Passage shown

BEGIN

Greneker believes a prototype will be ready for field testing in eight months. A commercial product selling for $500 to $1,000 could be available in a year.
At Zircon, engineers are working with a different radar technology, called micropower impulse radar (MIR).
MIR was developed at the Lawrence Livermore National Laboratory to measure atomic particle collisions in nuclear fusion research. Instead of a continuous signal, MIR sends out millions of low-power radar impulses each second, at random frequencies. It then listens only for specific impulses that return at precise instants - timing that indicates they have bounced off objects encountered at a preset distance.
That detection perimeter, or radar "bubble," suggests many potential uses, including home security. And the whole thing can be produced on a $10 circuit board the size of a credit card.
Lawrence Livermore's patents for MIR, and by implication the 26 licenses it has sold to manufacturers, have been challenged - with some partial but preliminary success - before the U.S. Patent Office. An Alabama inventor, Larry D. Fullerton, founder of Time Domain Corp. of Huntsville, claims to hold an earlier patent for the same technology.
But Zircon is pressing ahead with development. "We really understand what's going on with this technology, and we've got a four-year lead on anybody else," Cohen said. Even if the patent challenge is successful, "we would aggressively pursue bringing something to market."
Zircon is developing a product that, for $400 to $500, would provide users with a screen image of what lies behind the wallboard.
The challenge has been to adapt the MIR technology so that it can detect and label the various materials, and display them in a user-friendly format.
"We're still trying to fine-tune it and get things nailed down," he said. "In the last six months we have made some breakthroughs, but it's still hard to predict when we would bring a product to market. We hope in this century. That gives us a year and a half."
At Amerigon, engineers are adapting Lawrence Livermore's MIR technology to automotive applications. "Examples would be parking aids, lane-change aids, crash-sensing to enhance the performance of air bags, anti-collision systems and intelligent cruise control - systems that automatically adjust the distance between cars," said Lon Bell, Amerigon's chairman and CEO.

END

Data for review
BEGIN

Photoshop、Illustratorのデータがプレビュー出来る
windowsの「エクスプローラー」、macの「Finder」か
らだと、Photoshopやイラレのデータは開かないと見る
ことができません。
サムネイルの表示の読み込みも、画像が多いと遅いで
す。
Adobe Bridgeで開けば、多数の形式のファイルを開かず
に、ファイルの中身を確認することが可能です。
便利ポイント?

END

Task list
1 – In the radar article, what price is expected for the Zircon product that would show a screen image of what lies behind the wallboard?
2 – Reproduce the part of the radar article that begins with the words containing "At Zircon, engineers" and ends with "a preset distance.".

Results for the exercise
1 – $400 to $500

2 –
At Zircon, engineers are working with a different radar technology, called micropower impulse radar (MIR).
MIR was developed at the Lawrence Livermore National Laboratory to measure atomic particle collisions in nuclear fusion research. Instead of a continuous signal, MIR sends out millions of low-power radar impulses each second, at random frequencies. It then listens only for specific impulses that return at precise instants - timing that indicates they have bounced off objects encountered at a preset distance.